→ **Problem**
All the lines below need to be output exactly, apart from any images.

→ **Data section**
BEGIN
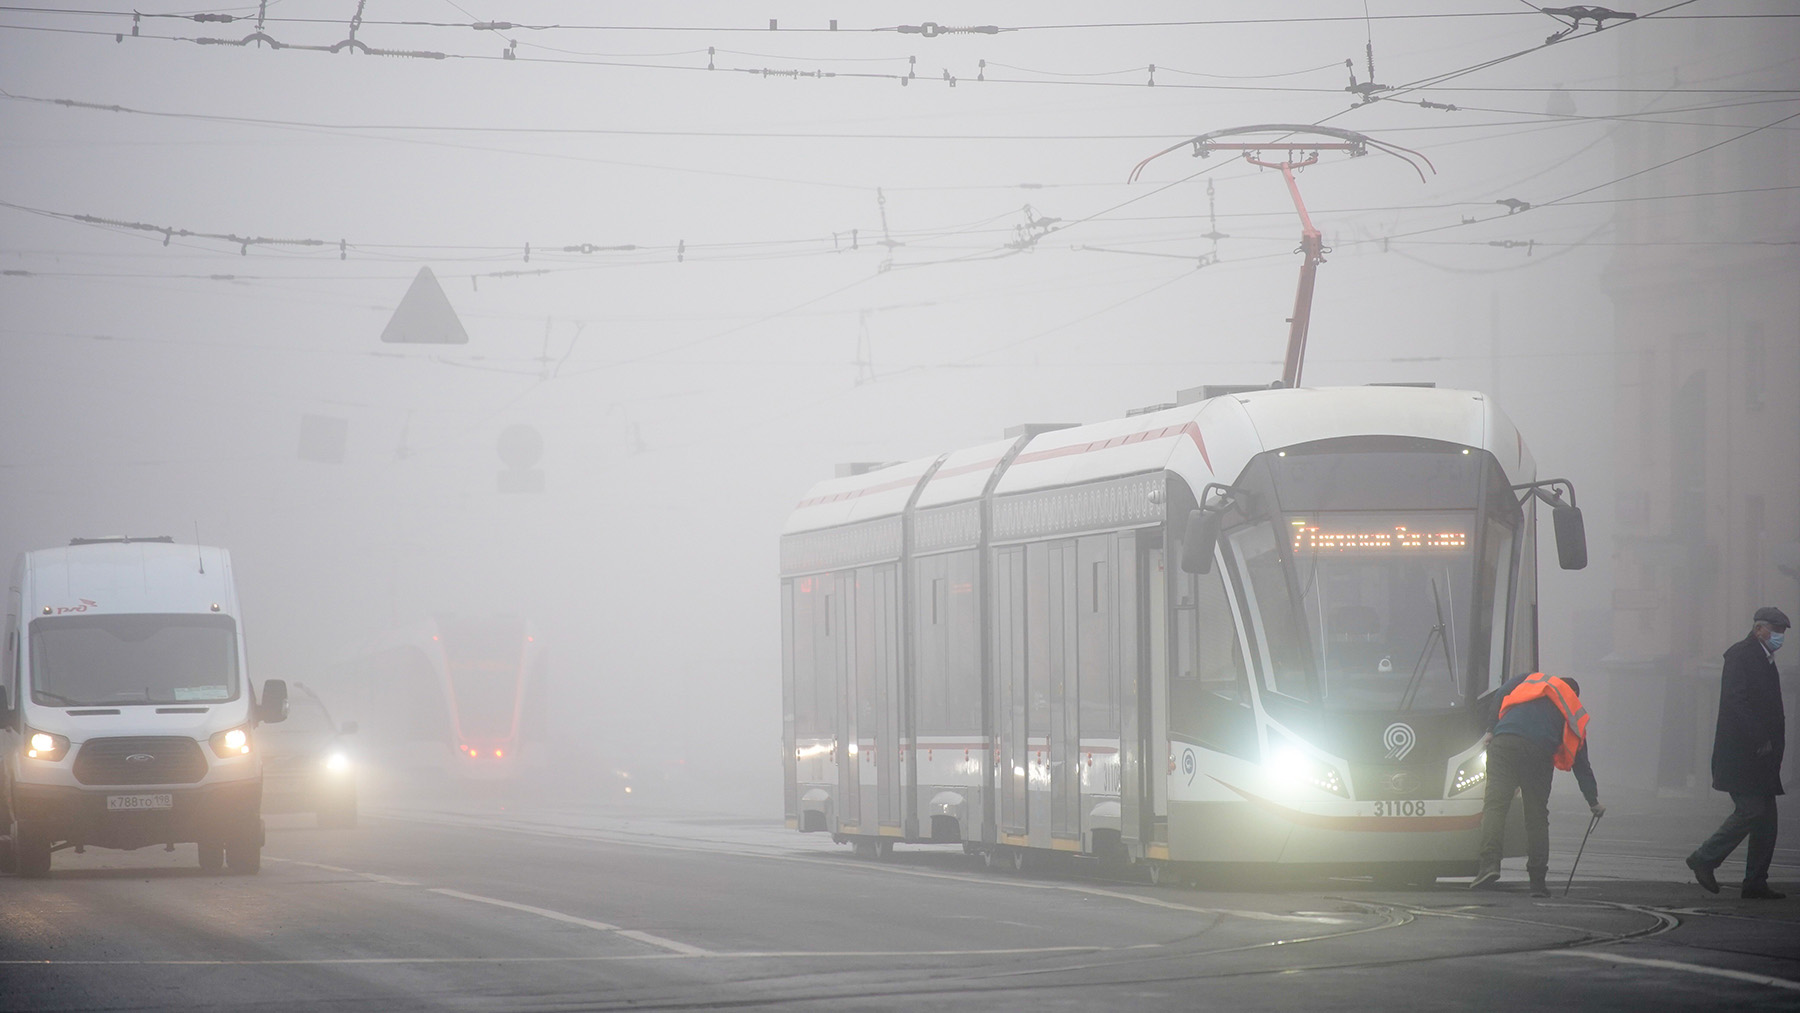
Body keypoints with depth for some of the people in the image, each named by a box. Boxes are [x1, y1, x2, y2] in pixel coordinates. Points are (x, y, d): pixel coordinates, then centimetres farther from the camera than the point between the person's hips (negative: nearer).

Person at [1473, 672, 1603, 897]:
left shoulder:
END
→ **Task result**
Body keypoints with depth for some of the people in the image, each named by a box. Boxes are [x1, y1, x2, y2] in pixel coordinates. Points are (x, y, d): pixel coordinates, then centimetres farther from the camera than the point between the person's hips (negative: nearer).

Person at [1473, 672, 1603, 897]:
left shoulder:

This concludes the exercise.